这————真的是穷途末路的一代豪杰该有的表现吗?
还是说,他自知已无力回天,这是在享受最后的天伦之乐?
王祎胡思乱想著,上前向杨灿见礼。
「你来了啊,坐。」
杨灿毫不在意地扬扬手:「这是内宅,不必抱礼。

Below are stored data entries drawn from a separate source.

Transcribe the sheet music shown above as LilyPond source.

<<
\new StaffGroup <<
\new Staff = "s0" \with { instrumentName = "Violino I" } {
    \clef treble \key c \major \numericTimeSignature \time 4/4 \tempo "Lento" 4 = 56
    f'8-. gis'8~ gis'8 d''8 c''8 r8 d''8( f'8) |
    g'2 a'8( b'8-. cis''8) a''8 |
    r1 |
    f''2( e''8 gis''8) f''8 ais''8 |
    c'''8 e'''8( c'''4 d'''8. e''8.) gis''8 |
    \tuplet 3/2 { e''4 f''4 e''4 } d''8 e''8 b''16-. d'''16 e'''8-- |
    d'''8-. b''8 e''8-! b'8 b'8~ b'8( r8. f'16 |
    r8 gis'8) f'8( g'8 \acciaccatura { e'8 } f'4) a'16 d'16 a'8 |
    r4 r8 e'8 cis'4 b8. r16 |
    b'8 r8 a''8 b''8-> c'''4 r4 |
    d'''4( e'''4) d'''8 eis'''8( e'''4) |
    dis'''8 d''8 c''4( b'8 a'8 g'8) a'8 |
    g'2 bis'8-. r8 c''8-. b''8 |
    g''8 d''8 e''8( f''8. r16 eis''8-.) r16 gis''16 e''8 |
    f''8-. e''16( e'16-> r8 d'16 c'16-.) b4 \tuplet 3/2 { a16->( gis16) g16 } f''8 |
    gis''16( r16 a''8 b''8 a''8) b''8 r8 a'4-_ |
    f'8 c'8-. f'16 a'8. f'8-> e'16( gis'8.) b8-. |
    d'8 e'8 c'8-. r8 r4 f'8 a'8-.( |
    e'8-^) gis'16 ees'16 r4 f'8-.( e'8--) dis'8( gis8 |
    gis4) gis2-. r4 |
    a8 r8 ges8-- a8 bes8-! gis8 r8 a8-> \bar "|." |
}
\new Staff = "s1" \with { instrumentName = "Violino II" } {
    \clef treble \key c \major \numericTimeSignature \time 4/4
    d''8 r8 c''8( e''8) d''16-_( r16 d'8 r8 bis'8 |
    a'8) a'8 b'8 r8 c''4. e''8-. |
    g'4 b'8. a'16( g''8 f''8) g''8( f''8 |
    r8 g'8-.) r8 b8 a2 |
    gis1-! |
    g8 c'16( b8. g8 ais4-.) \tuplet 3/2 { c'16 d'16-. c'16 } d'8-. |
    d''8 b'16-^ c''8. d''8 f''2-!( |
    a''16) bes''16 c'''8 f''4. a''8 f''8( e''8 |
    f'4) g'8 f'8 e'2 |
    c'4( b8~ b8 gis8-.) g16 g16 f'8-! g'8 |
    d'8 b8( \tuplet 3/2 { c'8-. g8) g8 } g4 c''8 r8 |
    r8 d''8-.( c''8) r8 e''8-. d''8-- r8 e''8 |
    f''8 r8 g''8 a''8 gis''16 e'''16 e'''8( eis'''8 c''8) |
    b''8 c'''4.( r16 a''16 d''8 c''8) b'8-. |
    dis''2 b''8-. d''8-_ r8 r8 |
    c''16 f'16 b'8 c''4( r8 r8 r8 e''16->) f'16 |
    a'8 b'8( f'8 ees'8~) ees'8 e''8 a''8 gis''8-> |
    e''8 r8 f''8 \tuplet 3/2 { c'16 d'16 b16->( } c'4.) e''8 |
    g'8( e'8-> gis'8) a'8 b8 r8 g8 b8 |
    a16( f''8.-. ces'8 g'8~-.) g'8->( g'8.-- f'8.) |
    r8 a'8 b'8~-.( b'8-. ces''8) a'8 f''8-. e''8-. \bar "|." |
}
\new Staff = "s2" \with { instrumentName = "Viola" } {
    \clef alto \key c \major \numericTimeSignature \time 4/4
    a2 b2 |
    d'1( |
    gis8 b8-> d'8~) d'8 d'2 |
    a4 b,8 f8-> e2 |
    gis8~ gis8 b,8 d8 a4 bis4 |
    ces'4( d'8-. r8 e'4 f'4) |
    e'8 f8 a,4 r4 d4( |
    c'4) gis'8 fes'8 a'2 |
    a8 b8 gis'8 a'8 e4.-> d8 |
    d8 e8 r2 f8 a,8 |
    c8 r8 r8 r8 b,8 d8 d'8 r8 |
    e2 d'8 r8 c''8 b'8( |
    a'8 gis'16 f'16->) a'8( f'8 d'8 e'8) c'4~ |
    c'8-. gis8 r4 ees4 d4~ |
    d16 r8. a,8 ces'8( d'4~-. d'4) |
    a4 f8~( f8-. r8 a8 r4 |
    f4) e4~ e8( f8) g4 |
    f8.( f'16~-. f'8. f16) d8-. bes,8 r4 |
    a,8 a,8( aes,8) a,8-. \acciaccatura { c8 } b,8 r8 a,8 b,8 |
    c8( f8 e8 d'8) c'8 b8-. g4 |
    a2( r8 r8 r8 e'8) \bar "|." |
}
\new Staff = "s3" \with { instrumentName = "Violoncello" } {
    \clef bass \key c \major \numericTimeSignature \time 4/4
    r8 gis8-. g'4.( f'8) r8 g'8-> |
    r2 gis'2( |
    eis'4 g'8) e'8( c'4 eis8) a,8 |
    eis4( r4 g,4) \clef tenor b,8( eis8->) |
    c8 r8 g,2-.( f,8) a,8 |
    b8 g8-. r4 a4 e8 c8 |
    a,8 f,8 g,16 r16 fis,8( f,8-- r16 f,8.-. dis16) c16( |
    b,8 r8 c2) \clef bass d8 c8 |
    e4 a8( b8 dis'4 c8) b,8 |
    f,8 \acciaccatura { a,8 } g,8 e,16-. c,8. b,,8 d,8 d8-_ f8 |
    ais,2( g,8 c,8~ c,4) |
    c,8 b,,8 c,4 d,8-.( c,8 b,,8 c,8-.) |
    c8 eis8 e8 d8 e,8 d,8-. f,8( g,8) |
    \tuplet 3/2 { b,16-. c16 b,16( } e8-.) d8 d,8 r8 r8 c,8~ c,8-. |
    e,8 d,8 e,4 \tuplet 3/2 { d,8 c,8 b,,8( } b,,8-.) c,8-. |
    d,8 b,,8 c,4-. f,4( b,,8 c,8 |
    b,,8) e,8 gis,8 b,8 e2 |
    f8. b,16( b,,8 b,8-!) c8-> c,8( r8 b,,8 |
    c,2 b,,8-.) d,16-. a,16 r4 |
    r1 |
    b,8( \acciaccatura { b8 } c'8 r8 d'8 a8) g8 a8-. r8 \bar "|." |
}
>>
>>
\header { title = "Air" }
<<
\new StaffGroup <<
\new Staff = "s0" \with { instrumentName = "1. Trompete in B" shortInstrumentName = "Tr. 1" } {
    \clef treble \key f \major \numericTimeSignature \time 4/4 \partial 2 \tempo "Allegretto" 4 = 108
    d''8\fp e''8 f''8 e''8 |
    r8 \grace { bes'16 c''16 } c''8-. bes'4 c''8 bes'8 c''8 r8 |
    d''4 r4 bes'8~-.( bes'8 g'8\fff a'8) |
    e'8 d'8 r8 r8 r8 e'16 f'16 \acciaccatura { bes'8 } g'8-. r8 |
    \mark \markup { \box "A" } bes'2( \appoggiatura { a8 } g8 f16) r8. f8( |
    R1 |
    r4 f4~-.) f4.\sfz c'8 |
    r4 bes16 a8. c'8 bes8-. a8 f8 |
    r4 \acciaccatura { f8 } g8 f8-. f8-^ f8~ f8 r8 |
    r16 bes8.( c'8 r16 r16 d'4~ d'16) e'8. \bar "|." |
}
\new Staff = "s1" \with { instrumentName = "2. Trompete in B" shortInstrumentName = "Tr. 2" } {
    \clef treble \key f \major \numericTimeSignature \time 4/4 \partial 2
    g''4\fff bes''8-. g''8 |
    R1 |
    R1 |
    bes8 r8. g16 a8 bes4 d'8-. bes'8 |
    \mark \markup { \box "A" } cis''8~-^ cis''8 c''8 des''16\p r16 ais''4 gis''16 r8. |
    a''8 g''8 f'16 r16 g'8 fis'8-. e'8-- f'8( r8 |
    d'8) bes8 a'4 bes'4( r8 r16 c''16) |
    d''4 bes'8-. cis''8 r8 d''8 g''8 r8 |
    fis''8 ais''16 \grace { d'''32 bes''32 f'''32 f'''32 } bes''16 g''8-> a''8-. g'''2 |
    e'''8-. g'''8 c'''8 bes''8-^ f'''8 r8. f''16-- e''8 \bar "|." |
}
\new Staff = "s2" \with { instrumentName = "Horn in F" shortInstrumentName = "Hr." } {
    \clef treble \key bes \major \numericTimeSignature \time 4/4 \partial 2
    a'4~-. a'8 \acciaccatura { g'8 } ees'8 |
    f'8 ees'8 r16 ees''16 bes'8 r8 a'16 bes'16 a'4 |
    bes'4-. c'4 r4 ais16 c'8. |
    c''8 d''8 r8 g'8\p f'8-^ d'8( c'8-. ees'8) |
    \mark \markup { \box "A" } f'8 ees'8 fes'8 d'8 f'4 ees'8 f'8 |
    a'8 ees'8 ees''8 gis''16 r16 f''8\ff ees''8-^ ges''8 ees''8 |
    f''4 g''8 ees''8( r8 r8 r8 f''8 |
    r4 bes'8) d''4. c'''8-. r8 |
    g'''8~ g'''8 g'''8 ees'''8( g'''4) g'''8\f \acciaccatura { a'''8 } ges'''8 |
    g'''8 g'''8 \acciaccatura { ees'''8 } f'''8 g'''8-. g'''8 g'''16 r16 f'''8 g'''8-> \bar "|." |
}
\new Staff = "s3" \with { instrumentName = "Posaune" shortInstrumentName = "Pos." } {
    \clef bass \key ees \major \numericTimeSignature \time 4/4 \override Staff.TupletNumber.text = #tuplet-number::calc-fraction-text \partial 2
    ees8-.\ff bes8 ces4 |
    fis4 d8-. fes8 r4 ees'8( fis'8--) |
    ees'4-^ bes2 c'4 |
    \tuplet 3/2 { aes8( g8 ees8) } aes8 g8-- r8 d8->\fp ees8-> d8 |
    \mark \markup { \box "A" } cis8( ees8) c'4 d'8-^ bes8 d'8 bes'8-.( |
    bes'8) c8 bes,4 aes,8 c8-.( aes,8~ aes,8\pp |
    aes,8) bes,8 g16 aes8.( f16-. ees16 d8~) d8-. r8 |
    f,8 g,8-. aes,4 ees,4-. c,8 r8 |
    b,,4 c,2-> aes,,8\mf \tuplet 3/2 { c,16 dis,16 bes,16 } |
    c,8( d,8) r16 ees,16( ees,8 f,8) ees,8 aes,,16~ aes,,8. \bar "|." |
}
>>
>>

」
王祎没有坐,既然决定来了,已经来了,还有什么好犹豫的?
他上前两步,一撩袍裾,便向杨灿跪了下来。
「杨总戎,属下有罪!」
杨灿把红绒球放下,杨晏马上抢了过去,开心地逗起了弟弟。
杨灿转向王祎,道:「王主吏,何罪之有?」
「属下与图谋总戎之贼,早有接触,迟至今日,方来告发,有罪!」
王祎顿首道:「只是,此前他们虽频频向我示好,与我接触,却始终不曾暴露本意。
直至今日,他们图穷匕见,属下不敢再与他们敷衍,故来向总戎坦白一切。」
杨灿的唇角微微勾了起来:「他们?他们是谁?他们又对我有何图谋呢?」
王祎就把于冠南登门游说他的事情,原原本本对杨灿说了一遍。
他本以为,杨灿听了,必然大为震惊,却不料,杨灿始终淡定如常。
待王祎全部说罢,杨灿失笑道:「他们打算动武了呀?果然有点出息了,这人呐,就是得逼一逼,不然,他们岂能下此决心?」
王祎愕然道:「总戎你————难道总戎早已知晓此事?」
杨灿微笑摇头:「我不知道,只是他们要做的,正是我一步步逼著,想让他们去做的!」
一言既出,如同一声惊雷,炸响在了王祎心头。
于氏宗亲制造粮食危机、意图武力夺权,竟是————竟是杨总戎有意纵容,甚至是故意引导————
王祎不是蠢人,这一瞬间,他便洞悉了其中的关键。
一时间,庆幸、敬畏与悚然的后怕,让他再次大汗淋漓。
翌日,天刚大亮,粮市上便已挤满了人,虽然各家粮铺早就挂出「售讫」的牌子了,但万一今天谁会放点粮呢?
眼下正是秋收时节,他们倒还不至于家里断了顿。